* Work request 1
Answer these questions from the football season excerpt.
(a) How many wins did Prahran record in its 18 games?
(b) Which team won the seconds premiership, and what was its Grand Final score?
(c) Who took over from Gary Brice as coach for the interleague match?
* Work request 2
Proceed with the football season excerpt, picking up right after its final sentence.

BEGIN Source text

| 3 | Prahran | 18 | 15 | 3 | 0 | 2402 | 1427 | 168.3 | 60 |
| 4 | Oakleigh | 18 | 14 | 4 | 0 | 2378 | 1308 | 181.8 | 56 |
| 5 | Dandenong | 18 | 11 | 7 | 0 | 1718 | 1417 | 121.2 | 44 |
| 6 | Waverley | 18 | 10 | 8 | 0 | 2077 | 1639 | 126.7 | 40 |
| 7 | Werribee | 18 | 8 | 10 | 0 | 1640 | 1695 | 96.8 | 32 |
| 8 | Moorabbin | 18 | 8 | 10 | 0 | 1595 | 1739 | 91.7 | 32 |
| 9 | Caulfield | 18 | 7 | 11 | 0 | 1860 | 2191 | 84.9 | 28 |
| 10 | Northcote | 18 | 2 | 16 | 0 | 1466 | 2605 | 56.3 | 8 |
| 11 | Berwick | 18 | 2 | 16 | 0 | 1330 | 2595 | 51.3 | 8 |
| 12 | Mordialloc | 18 | 0 | 18 | 0 | 1066 | 3135 | 34.0 | 0 |

===Awards===
- The leading goalkicker for Division 2 was Rino Pretto (Oakleigh), who kicked 146 goals in the home-and-away season, and 151 goals overall.
- The J. Field Medal was won by Darren Hall (Dandenong) for the second consecutive year. Hall polled 30 votes to finish ahead of Pepe Protetto (Sunshine), who polled 25 votes, and Chris Rourke (Oakleigh), who polled 23 votes.
- Dandenong won the seconds premiership. Dandenong 14.19 (103) defeated Waverley 9.8 (62) in the Grand Final, played as a curtain-raiser to the Division 1 Seconds Grand Final on 21 September.

==Notable events==

===Interleague matches===
The Association played one interleague match during the season, against the Victorian Amateur Football Association. Phil Cleary (Coburg) took over from Gary Brice as coach.

END Source text
BEGIN Provided material

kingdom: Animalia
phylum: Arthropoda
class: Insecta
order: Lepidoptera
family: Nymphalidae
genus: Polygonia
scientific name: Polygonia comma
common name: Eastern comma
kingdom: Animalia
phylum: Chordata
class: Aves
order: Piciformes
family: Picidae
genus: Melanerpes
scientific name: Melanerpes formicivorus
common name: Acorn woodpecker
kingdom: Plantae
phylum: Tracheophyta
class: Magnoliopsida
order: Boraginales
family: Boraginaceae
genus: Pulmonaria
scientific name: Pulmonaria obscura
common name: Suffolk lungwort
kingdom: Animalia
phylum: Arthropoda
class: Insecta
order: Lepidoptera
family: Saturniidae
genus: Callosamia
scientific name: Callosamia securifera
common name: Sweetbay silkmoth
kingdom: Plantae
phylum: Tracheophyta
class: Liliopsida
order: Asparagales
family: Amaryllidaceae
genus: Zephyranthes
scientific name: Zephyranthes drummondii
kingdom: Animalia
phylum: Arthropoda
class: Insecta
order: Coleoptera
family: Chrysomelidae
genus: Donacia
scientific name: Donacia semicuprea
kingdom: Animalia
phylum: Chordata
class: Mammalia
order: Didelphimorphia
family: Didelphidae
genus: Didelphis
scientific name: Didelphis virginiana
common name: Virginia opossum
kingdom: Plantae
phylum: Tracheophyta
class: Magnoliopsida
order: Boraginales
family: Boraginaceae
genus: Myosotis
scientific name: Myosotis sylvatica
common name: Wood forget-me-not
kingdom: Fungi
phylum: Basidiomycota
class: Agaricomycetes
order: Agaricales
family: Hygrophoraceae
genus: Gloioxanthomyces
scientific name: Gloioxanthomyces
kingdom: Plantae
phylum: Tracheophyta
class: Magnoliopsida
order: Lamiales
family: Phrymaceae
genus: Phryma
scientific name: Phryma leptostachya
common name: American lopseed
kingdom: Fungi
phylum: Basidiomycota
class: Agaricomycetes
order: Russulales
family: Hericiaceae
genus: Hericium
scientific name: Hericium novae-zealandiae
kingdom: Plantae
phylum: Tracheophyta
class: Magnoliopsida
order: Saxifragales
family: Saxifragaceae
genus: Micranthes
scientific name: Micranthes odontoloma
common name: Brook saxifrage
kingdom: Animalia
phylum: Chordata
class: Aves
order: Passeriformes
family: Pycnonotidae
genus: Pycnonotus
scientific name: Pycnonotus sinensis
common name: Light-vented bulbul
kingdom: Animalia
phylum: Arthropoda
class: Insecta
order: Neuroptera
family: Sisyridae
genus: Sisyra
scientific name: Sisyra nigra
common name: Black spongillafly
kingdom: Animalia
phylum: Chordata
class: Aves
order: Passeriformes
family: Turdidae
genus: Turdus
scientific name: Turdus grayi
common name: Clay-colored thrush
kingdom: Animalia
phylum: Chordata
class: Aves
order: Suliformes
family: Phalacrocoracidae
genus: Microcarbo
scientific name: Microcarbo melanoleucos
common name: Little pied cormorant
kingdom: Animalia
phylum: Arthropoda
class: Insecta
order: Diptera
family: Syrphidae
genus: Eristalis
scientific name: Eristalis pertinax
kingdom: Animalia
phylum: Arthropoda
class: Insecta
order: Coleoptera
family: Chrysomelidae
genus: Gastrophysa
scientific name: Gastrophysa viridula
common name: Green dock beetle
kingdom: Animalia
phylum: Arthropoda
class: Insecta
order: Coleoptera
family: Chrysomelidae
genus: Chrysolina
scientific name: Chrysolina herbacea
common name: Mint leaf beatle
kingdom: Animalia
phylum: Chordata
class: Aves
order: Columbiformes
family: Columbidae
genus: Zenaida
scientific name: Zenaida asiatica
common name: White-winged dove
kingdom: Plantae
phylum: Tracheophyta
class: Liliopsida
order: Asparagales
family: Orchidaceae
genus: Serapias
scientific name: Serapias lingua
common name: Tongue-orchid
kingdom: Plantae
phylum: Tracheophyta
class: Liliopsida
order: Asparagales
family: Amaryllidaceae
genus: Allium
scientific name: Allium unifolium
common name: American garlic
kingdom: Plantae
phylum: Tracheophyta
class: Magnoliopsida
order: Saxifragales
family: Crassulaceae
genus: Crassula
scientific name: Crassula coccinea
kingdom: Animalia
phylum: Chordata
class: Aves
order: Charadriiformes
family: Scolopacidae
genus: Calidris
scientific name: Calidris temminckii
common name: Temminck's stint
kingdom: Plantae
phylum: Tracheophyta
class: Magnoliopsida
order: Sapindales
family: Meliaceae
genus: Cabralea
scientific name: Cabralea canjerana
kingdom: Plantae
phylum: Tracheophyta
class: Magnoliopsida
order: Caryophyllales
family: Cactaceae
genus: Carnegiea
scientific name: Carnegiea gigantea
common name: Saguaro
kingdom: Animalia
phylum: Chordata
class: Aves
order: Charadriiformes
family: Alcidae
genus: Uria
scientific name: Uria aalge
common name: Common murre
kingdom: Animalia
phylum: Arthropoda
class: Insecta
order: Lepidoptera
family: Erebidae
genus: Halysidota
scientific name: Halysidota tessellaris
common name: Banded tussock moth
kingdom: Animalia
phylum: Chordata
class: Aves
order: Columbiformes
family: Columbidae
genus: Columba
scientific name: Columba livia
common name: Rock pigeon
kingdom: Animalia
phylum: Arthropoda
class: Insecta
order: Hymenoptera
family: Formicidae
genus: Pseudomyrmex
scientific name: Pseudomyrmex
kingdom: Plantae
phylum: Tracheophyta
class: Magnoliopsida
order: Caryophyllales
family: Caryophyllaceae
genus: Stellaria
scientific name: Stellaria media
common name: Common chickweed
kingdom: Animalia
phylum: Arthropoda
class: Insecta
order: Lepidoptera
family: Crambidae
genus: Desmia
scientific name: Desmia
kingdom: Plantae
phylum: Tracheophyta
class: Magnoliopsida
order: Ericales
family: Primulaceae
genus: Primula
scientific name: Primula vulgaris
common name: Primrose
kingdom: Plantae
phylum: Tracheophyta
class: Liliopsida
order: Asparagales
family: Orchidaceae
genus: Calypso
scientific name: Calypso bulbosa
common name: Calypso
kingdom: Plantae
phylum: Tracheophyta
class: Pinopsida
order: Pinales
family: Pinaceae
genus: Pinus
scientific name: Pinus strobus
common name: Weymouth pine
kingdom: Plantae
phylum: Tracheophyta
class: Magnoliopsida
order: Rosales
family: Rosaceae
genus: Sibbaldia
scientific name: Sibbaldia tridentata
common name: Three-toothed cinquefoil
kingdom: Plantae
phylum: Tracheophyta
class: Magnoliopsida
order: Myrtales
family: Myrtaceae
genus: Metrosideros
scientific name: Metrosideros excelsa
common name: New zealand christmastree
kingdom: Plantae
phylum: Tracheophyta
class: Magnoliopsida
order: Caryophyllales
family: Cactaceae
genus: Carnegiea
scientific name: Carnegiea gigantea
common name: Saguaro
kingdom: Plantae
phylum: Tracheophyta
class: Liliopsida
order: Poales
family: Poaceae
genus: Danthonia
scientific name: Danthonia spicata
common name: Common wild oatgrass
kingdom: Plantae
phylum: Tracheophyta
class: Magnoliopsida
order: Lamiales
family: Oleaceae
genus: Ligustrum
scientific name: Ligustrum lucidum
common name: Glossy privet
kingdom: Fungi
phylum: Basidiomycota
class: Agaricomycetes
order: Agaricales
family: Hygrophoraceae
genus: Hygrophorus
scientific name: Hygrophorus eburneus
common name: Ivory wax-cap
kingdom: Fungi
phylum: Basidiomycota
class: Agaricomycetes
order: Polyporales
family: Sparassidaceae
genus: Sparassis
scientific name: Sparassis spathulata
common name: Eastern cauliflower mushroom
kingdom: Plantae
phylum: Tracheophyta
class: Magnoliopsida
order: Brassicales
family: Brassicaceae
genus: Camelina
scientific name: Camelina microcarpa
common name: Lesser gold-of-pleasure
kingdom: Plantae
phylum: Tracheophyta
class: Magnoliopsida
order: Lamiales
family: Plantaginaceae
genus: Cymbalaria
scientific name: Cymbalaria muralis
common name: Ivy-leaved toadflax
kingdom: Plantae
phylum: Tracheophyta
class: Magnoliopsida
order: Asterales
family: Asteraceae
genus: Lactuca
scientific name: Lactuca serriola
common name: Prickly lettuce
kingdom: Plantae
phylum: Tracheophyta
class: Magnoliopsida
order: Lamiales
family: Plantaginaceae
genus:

END Provided material

* Expected answer 1
(a) 15
(b) Dandenong, with 14.19 (103)
(c) Phil Cleary (Coburg)

* Expected answer 2
===Other notable events===
- In the thirds competition, the second division was re-established from the 1986 season. The Thirds had played as a single division for the previous two seasons, after the second division was abandoned at the start of 1984.
- In its first home game, at which its 1985 Division 2 flag was unfurled, Brunswick led Williamstown by fifty points late in the third quarter, before Williamstown staged a comeback to win by two points; Williamstown 20.12 (132) d. Brunswick 20.10 (130).
- During the season, Brunswick recruited former VFL and WAFL player Mark 'Jacko' Jackson, a strong full forward better known for his larrikinism and on-field antics. Jackson's celebrity status was a drawcard for Brunswick; his first match for the club on 18 May drew a crowd of more than 10,000 to Gillon Oval, and helped the club secure $50,000 in sponsorships. Jackson was sacked by the club in mid-July after missing training.
- On Saturday 19 July, the Association attempted an innovation by staging two matches as a double-header at the Melbourne Cricket Ground. It was the first time an Association game had been played at the venue since the 1961 Anzac Day game, and it was the first time an Association match had been played on Saturday for more than a decade. The Association needed a crowd of 15,000 to break even on the venture, and hoped to achieve it with three of the clubs who were then in the top four on display, and with only two VFL matches scheduled for the day due to a split-round; but the crowd was a disappointing 6,253, resulting a large financial loss. In the two games, Sandringham 26.8 (164) d. Brunswick 19.13 (127), and Coburg 20.20 (140) d. Frankston 18.13 (121).
- On 3 August, Mordialloc player Graeme Pelikan, playing his first senior game, was suspended for life for striking field umpire Greg Hutchinson. Hutchinson had reported Pelikan for striking two Caulfield opponents in a melee – for each of which Pelikan was suspended for four weeks – and in retaliation Pelikan punched Hutchinson in the side of the head, concussing him.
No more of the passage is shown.